LOP BURI, Thailand — The helicopters come first.
Their rotors cut through the humid Thai air as Soldiers from the 7th Infantry Division conduct an air assault mission during Hanuman Guardian. The mission is visible — movement to objectives, coordination with Royal Thai Army partners, and repeated iterations under demanding conditions.
What is harder to see is the strain.
Long days, unfamiliar terrain, and sustained operational tempo place continuous cognitive and emotional demands on soldiers. In Lop Buri, behavioral health support operates alongside those conditions, addressing stress before it affects performance.
U.S. Army Capt. Taylor Ryan, a behavioral health officer assigned to 1st Stryker Brigade Combat Team, 2nd Infantry Division, operates forward rather than from a fixed clinical setting.
“Behavioral health is typically located farther back, but out here we integrated forward with the medical team and unit ministry team so we could operate closer to the fight,” Ryan said.
Ryan and her team conduct regular battlefield circulation, moving into unit areas of operation multiple times each week. That approach reduces barriers to care and allows Soldiers to engage without leaving the training environment.
“We’re going into their area of operations multiple times a week and giving Soldiers the opportunity to engage with behavioral health right where they are,” Ryan said. “They don’t have to reach out, we’re already there.”
Operating forward also allows earlier identification of stress-related concerns. By working alongside medics, leaders, and support personnel, behavioral health becomes part of the system that helps sustain readiness.
“By building relationships with medics and providers, they can identify stress early and connect Soldiers to us before it becomes something more serious,” Ryan said.
That integration shifts behavioral health from a reactive function to a preventive one.
“When we get closer to soldiers and integrate into the formation, we’re able to manage stress before it reaches the point where someone needs to be evacuated,” Ryan said. “That helps keep soldiers mission-ready and conserves the fighting force.”
The value of that approach becomes most clear when something goes wrong.
During the exercise, a real- time training incident involving a soldier required immediate medical response. As care was rendered, leaders and soldiers across the formation processed the event while maintaining mission focus.
Ryan did not have to introduce herself.
She already knew the leaders. They already knew her.
“You don’t want to build relationships in the middle of a crisis,” Ryan said. “When something serious happens, you need to already know the leaders and the soldiers, and they need to trust you.”
Because those relationships were already in place, Ryan quickly connected with the chain of command and engaged with those affected, helping stabilize the formation in the immediate aftermath.
The work was not visible, but it was immediate, deliberate, and built on trust.
That continuity begins before soldiers arrive at the mission site.
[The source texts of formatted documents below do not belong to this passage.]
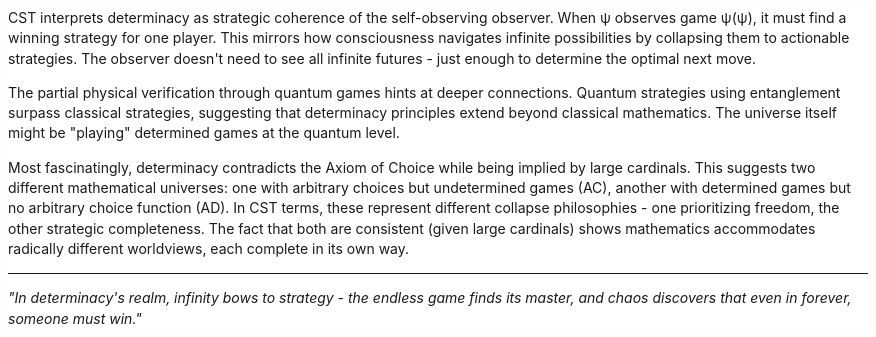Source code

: CST interprets determinacy as strategic coherence of the self-observing observer. When ψ observes game ψ(ψ), it must find a winning strategy for one player. This mirrors how consciousness navigates infinite possibilities by collapsing them to actionable strategies. The observer doesn't need to see all infinite futures - just enough to determine the optimal next move.

The partial physical verification through quantum games hints at deeper connections. Quantum strategies using entanglement surpass classical strategies, suggesting that determinacy principles extend beyond classical mathematics. The universe itself might be "playing" determined games at the quantum level.

Most fascinatingly, determinacy contradicts the Axiom of Choice while being implied by large cardinals. This suggests two different mathematical universes: one with arbitrary choices but undetermined games (AC), another with determined games but no arbitrary choice function (AD). In CST terms, these represent different collapse philosophies - one prioritizing freedom, the other strategic completeness. The fact that both are consistent (given large cardinals) shows mathematics accommodates radically different worldviews, each complete in its own way.

---

*"In determinacy's realm, infinity bows to strategy - the endless game finds its master, and chaos discovers that even in forever, someone must win."*
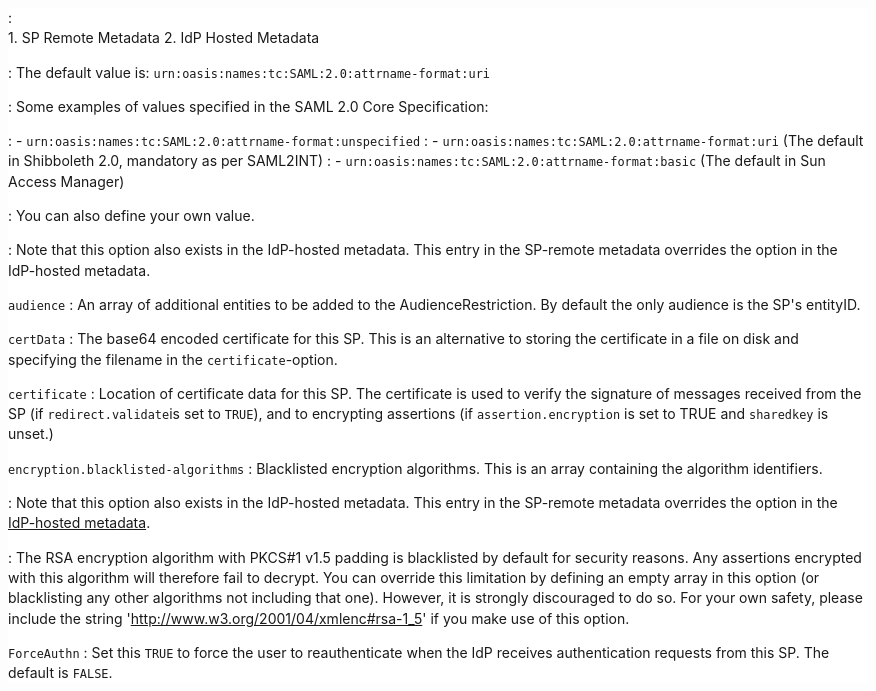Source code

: :  
    1. SP Remote Metadata
    2. IdP Hosted Metadata

:   The default value is:
    `urn:oasis:names:tc:SAML:2.0:attrname-format:uri`

:   Some examples of values specified in the SAML 2.0 Core
    Specification:

:   - `urn:oasis:names:tc:SAML:2.0:attrname-format:unspecified`
:   - `urn:oasis:names:tc:SAML:2.0:attrname-format:uri` (The default in Shibboleth 2.0, mandatory as per SAML2INT)
:   - `urn:oasis:names:tc:SAML:2.0:attrname-format:basic` (The default in Sun Access Manager)

:   You can also define your own value.

:   Note that this option also exists in the IdP-hosted metadata. This
    entry in the SP-remote metadata overrides the option in the
    IdP-hosted metadata.

`audience`
:   An array of additional entities to be added to the AudienceRestriction. By default the only audience is the SP's entityID. 

`certData`
:   The base64 encoded certificate for this SP. This is an alternative to storing the certificate in a file on disk and specifying the filename in the `certificate`-option.

`certificate`
:   Location of certificate data for this SP. The certificate is used to
    verify the signature of messages received from the SP (if
    `redirect.validate`is set to `TRUE`), and to encrypting assertions
    (if `assertion.encryption` is set to TRUE and `sharedkey` is
    unset.)

`encryption.blacklisted-algorithms`
:   Blacklisted encryption algorithms. This is an array containing the algorithm identifiers.

:   Note that this option also exists in the IdP-hosted metadata. This
    entry in the SP-remote metadata overrides the option in the
    [IdP-hosted metadata](./simplesamlphp-reference-idp-hosted).

:   The RSA encryption algorithm with PKCS#1 v1.5 padding is blacklisted by default for security reasons. Any assertions
    encrypted with this algorithm will therefore fail to decrypt. You can override this limitation by defining an empty
    array in this option (or blacklisting any other algorithms not including that one). However, it is strongly
    discouraged to do so. For your own safety, please include the string 'http://www.w3.org/2001/04/xmlenc#rsa-1_5' if
    you make use of this option.

`ForceAuthn`
:   Set this `TRUE` to force the user to reauthenticate when the IdP
    receives authentication requests from this SP. The default is
    `FALSE`.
During the Soldier Readiness Processing phase, Ryan and her counterparts engage with deploying personnel, establishing familiarity and identifying potential risk factors early.
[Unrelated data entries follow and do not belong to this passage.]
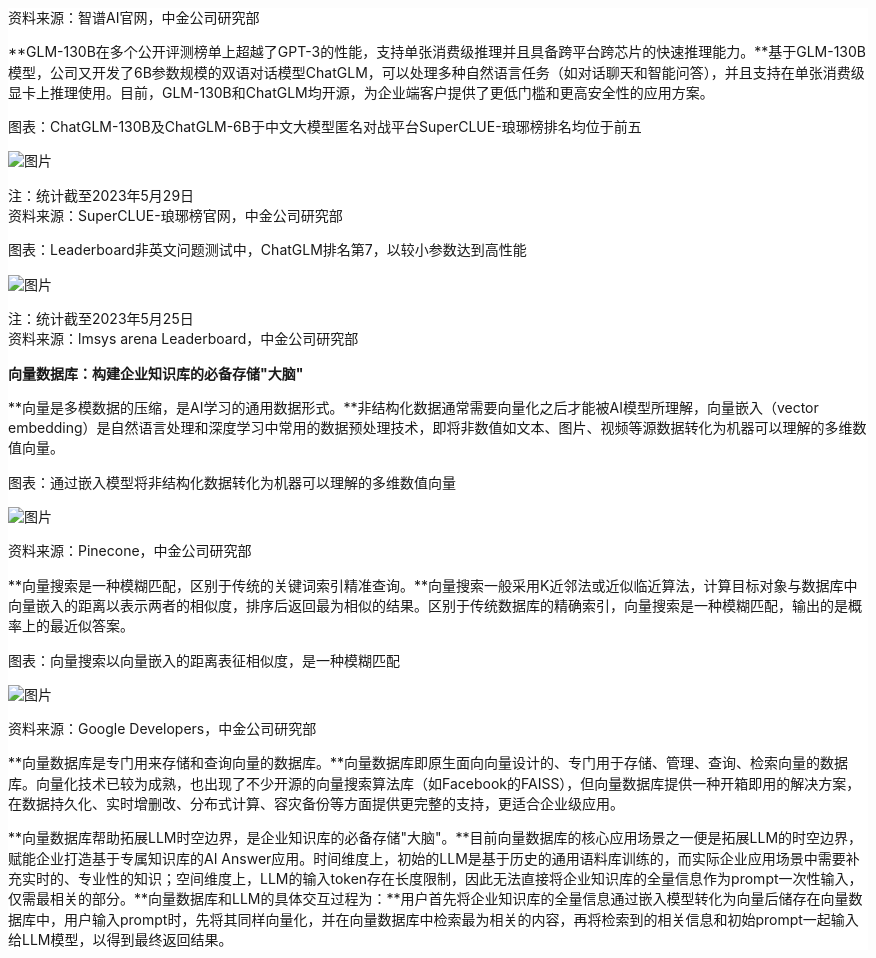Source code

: 
资料来源：智谱AI官网，中金公司研究部


**GLM-130B在多个公开评测榜单上超越了GPT-3的性能，支持单张消费级推理并且具备跨平台跨芯片的快速推理能力。**基于GLM-130B模型，公司又开发了6B参数规模的双语对话模型ChatGLM，可以处理多种自然语言任务（如对话聊天和智能问答），并且支持在单张消费级显卡上推理使用。目前，GLM-130B和ChatGLM均开源，为企业端客户提供了更低门槛和更高安全性的应用方案。


图表：ChatGLM-130B及ChatGLM-6B于中文大模型匿名对战平台SuperCLUE-琅琊榜排名均位于前五


![图片](https://image.cubox.pro/article/2023062415145981971/36160.jpg?imageMogr2/quality/90/ignore-error/1)


注：统计截至2023年5月29日  
资料来源：SuperCLUE-琅琊榜官网，中金公司研究部


图表：Leaderboard非英文问题测试中，ChatGLM排名第7，以较小参数达到高性能


![图片](https://image.cubox.pro/article/2023062415145912133/62369.jpg?imageMogr2/quality/90/ignore-error/1)


注：统计截至2023年5月25日  
资料来源：lmsys arena Leaderboard，中金公司研究部


**向量数据库：构建企业知识库的必备存储"大脑"**


**向量是多模数据的压缩，是AI学习的通用数据形式。**非结构化数据通常需要向量化之后才能被AI模型所理解，向量嵌入（vector embedding）是自然语言处理和深度学习中常用的数据预处理技术，即将非数值如文本、图片、视频等源数据转化为机器可以理解的多维数值向量。


图表：通过嵌入模型将非结构化数据转化为机器可以理解的多维数值向量


![图片](https://image.cubox.pro/article/2023062415145914582/22525.jpg?imageMogr2/quality/90/ignore-error/1)


资料来源：Pinecone，中金公司研究部


**向量搜索是一种模糊匹配，区别于传统的关键词索引精准查询。**向量搜索一般采用K近邻法或近似临近算法，计算目标对象与数据库中向量嵌入的距离以表示两者的相似度，排序后返回最为相似的结果。区别于传统数据库的精确索引，向量搜索是一种模糊匹配，输出的是概率上的最近似答案。


图表：向量搜索以向量嵌入的距离表征相似度，是一种模糊匹配


![图片](https://image.cubox.pro/article/2023062415145947342/90197.jpg?imageMogr2/quality/90/ignore-error/1)


资料来源：Google Developers，中金公司研究部


**向量数据库是专门用来存储和查询向量的数据库。**向量数据库即原生面向向量设计的、专门用于存储、管理、查询、检索向量的数据库。向量化技术已较为成熟，也出现了不少开源的向量搜索算法库（如Facebook的FAISS），但向量数据库提供一种开箱即用的解决方案，在数据持久化、实时增删改、分布式计算、容灾备份等方面提供更完整的支持，更适合企业级应用。

**向量数据库帮助拓展LLM时空边界，是企业知识库的必备存储"大脑"。**目前向量数据库的核心应用场景之一便是拓展LLM的时空边界，赋能企业打造基于专属知识库的AI Answer应用。时间维度上，初始的LLM是基于历史的通用语料库训练的，而实际企业应用场景中需要补充实时的、专业性的知识；空间维度上，LLM的输入token存在长度限制，因此无法直接将企业知识库的全量信息作为prompt一次性输入，仅需最相关的部分。**向量数据库和LLM的具体交互过程为：**用户首先将企业知识库的全量信息通过嵌入模型转化为向量后储存在向量数据库中，用户输入prompt时，先将其同样向量化，并在向量数据库中检索最为相关的内容，再将检索到的相关信息和初始prompt一起输入给LLM模型，以得到最终返回结果。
“Because we met soldiers during the readiness process before deployment, they recognized us out here,” Ryan said. “That made it easier for them to come forward and engage when they needed support.”
By the time soldiers enter a training environment like Hanuman Guardian, behavioral health is no longer an external resource–it is part of the formation.
“If we can integrate with command teams and medical teams, we’re preventing issues instead of reacting to them,” Ryan said. “That means we’re not losing soldiers to evacuation, we’re keeping them in the fight.”
During Hanuman Guardian, U.S. Army and Royal Thai Army forces train side by side to strengthen interoperability and regional partnerships. Within that environment, behavioral health support contributes directly to sustaining performance across formations operating under pressure.
As training continues across Lopburi, the most visible elements of the exercise remain constant–aircraft movement, troop maneuver, and multinational coordination.
Less visible is the work that keeps Soldiers focused, supported, and in the formation.
In a high-tempo environment, readiness depends on more than execution.
It depends on access, trust, and timely support.